1 février 2007 4 01 /02 /février /2007 07:20
LENTEMENT CRIÉ

Aaron Lewis, chanteur-interprète du groupe rock STAIND, a écrit pour l’album Break the cycle des textes inspirés par sa dépendance à la drogue. Neuf chansons de l’album sont dansées par trois danseurs dans la chorégraphie Guérir la guerre d’Ingeborg Liptay.

Les corps alternent des gestes et des postures passives, - corps qui déambulent les épaules courbées ; corps qui restent immobiles, les yeux perdus dans le vide -, avec des danses criées, - les jambes et les bras s’épanouissent dans l’espace comme désarticulés. Guérir la guerre représente la guerre en chacun de nous, le conflit intérieur pour se libérer des différentes dépendances qui donnent un illusoire sentiment de liberté. Cette chorégraphie a ouvert la soirée Ingeborg Liptay à Micadanses, centre d’enseignement et des représentation de différentes disciplines de la danse, dans le cadre du festival de danse contemporaine Faits d’Hiver.

Chorégraphie Maysha © DR

La deuxième chorégraphie est un solo dansé par Ingeborg Liptay elle-même, âgée de 77 ans, qui montre dix minutes de son style minimaliste, où chaque geste est une exploration de l’espace en musique. Le solo Nomade est le développement de quelques extraits d’Intervalle, chorégraphie créée par Liptay en hommage à son maître Karin Waener, chorégraphe et pédagogue d’origine allemande.
Nomade
est construit en deux moments. La chorégraphe danse d’abord sur la musique d’Annette Peacock, et suit celle ensuite de Renaud Garcia Fons, qui a retravaillé la musique d’une autre création de Liptay, Moments Nomades. De l’hommage à Waener, ce solo devient un auto-portrait du style de Liptay. Son corps cherche l’ordre et le désordre de ses membres, il se replie sur lui-même, puis il s’ouvre. Les mouvements sont lents, le spectateur voit clairement comment le corps descend vers le sol, comment la tête, les bras et les jambes se fondent dans une forme ovale, comment le corps semble une fleur, qui s’ouvre et pénètre l’extérieur, puis meurt en s’effilochant, puis vit de nouveau, comme chaque instant de vie.

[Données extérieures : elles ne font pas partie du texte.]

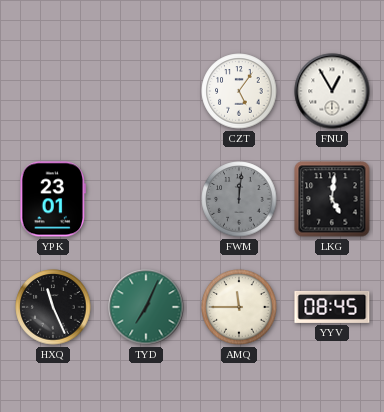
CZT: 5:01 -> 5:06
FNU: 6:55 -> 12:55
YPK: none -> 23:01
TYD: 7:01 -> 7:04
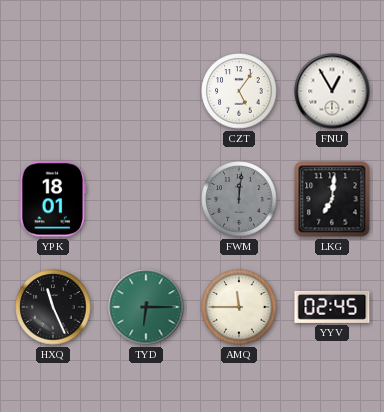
YPK: 23:01 -> 18:01
LKG: 5:01 -> 7:01
TYD: 7:04 -> 6:15
YYV: 08:45 -> 02:45
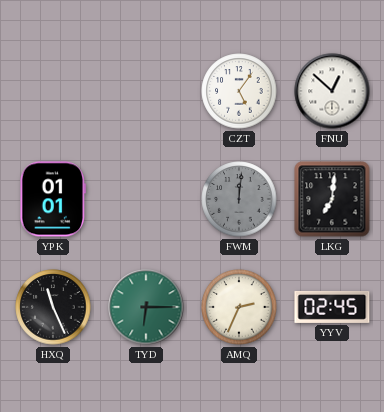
FNU: 12:55 -> 12:52
YPK: 18:01 -> 01:01
AMQ: 11:45 -> 2:34
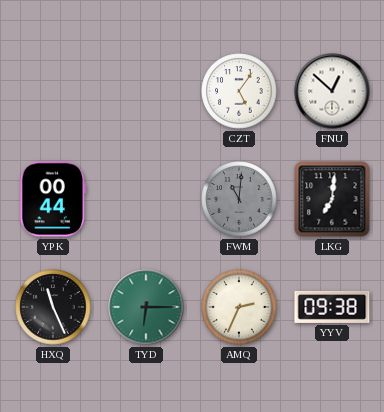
YPK: 01:01 -> 00:44
FWM: 12:01 -> 11:01
YYV: 02:45 -> 09:38
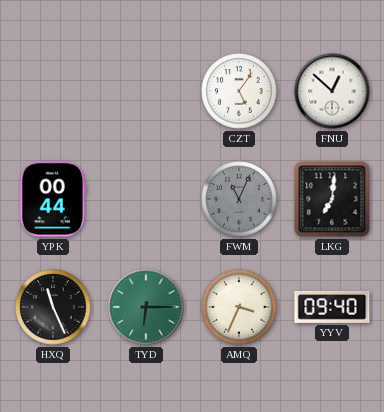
FWM: 11:01 -> 11:04
AMQ: 2:34 -> 3:34
YYV: 09:38 -> 09:40
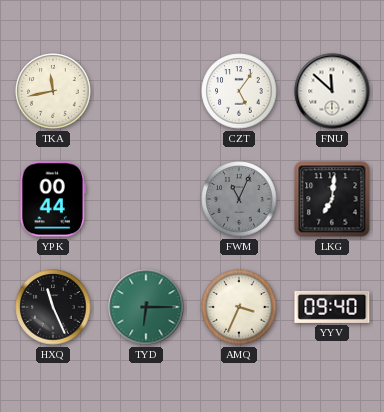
TKA: none -> 11:43
FNU: 12:52 -> 11:52
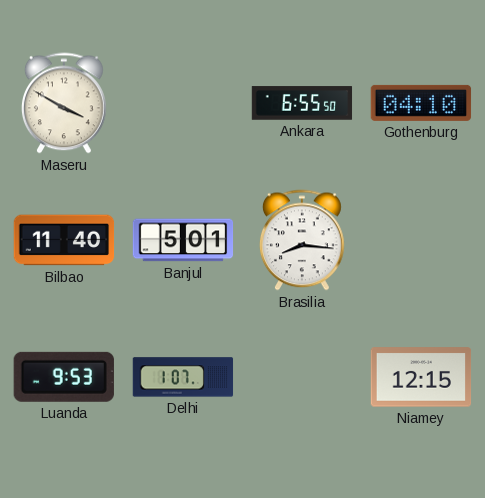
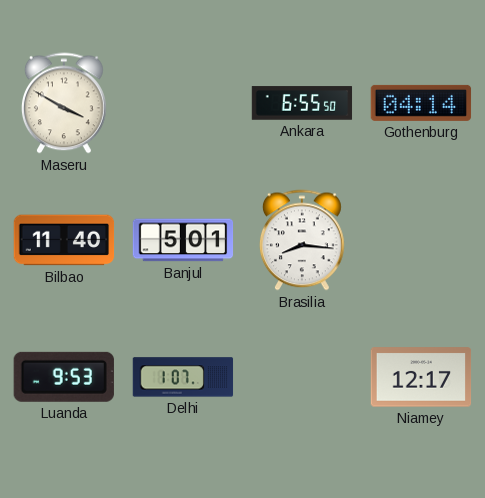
Gothenburg: 04:10 -> 04:14
Niamey: 12:15 -> 12:17
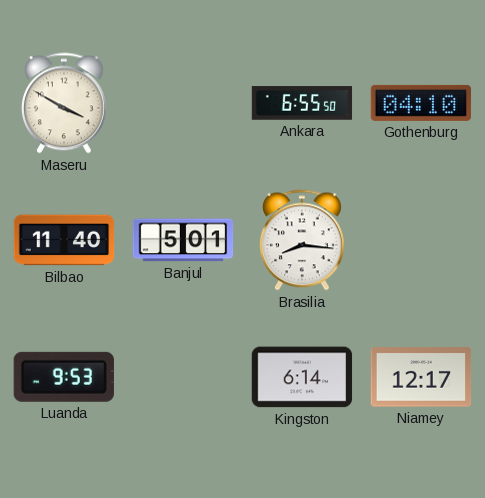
Gothenburg: 04:14 -> 04:10
Delhi: 1:07 -> none
Kingston: none -> 6:14
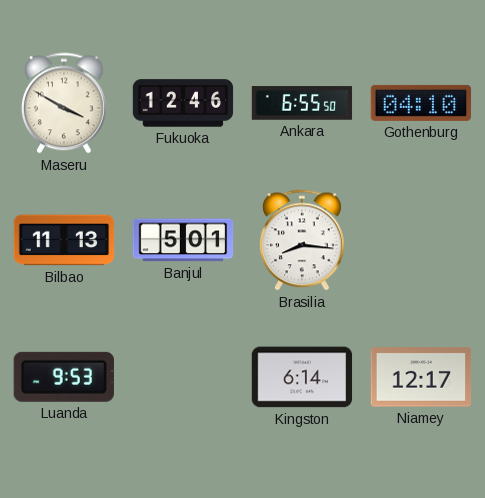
Fukuoka: none -> 12:46
Bilbao: 11:40 -> 11:13
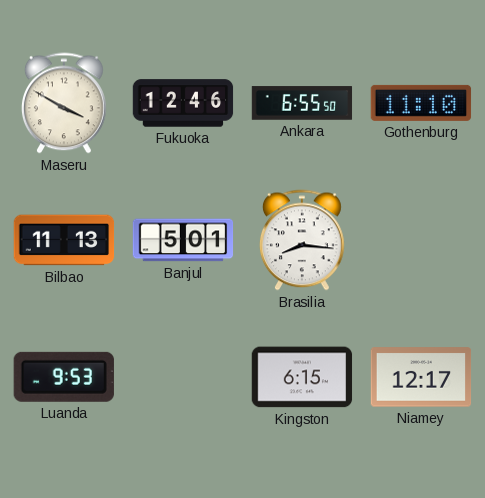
Gothenburg: 04:10 -> 11:10
Kingston: 6:14 -> 6:15
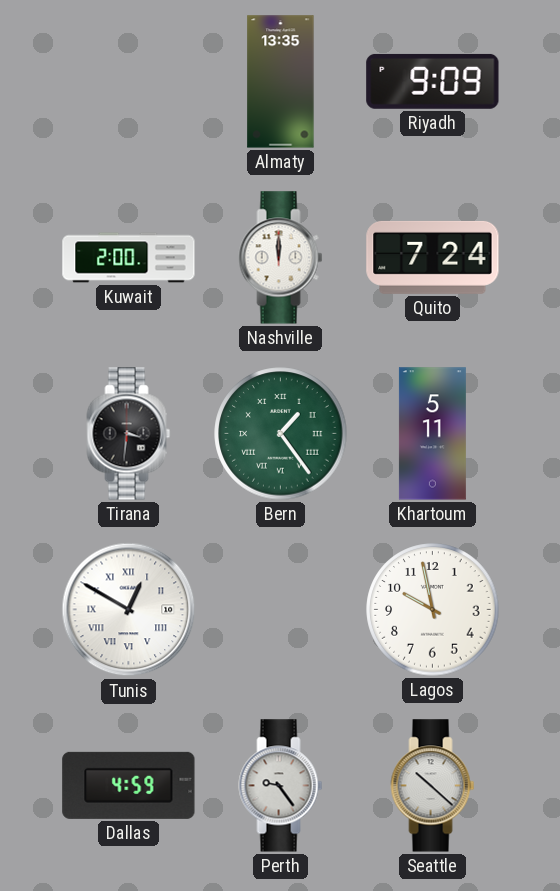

La soirée se conclut avec Maysha, chorégraphie pour trois danseurs sur la musique d’Agharta, enregistrement en concert de Miles Davis. Encore des évolutions dans la lenteur, les corps se replient l’un sur l’autre, construisent un flux d’énergie unique et hypnotique. Par ses rythmes lents, Liptay compose dans Guérir la guerre des danses criantes de malaise. Dans Nomade, la chorégraphe est seule avec son corps, sur les pas de son maître Waehner, sur les pas de ce qui lui reste à dire et à représenter pour poursuivre son existence. Dans Maysha, la lenteur du corps transmet de nouveau un conflit entre et dans les corps, mais un conflit cette fois crié dans la jouissance.

Mattia SCARPULLA (Paris)

La soirée Ingeborg Liptay a été présentée les 12 et 13 janvier 2007 au Micandanses, dans le cadre du Festival Faits d’Hiver – Danses d’auteurs 

Micadanses, studio May B, 15 rue Geoffroy l’Asnier 75004 Paris - Tél : 01 42 74 46 00.

Les chorégraphies Guérir la guerre, création 2004, et Maysha, création 2006, sont interprétés par Renaud Décor, Barbara Gaultier et Agnès de Lagausie.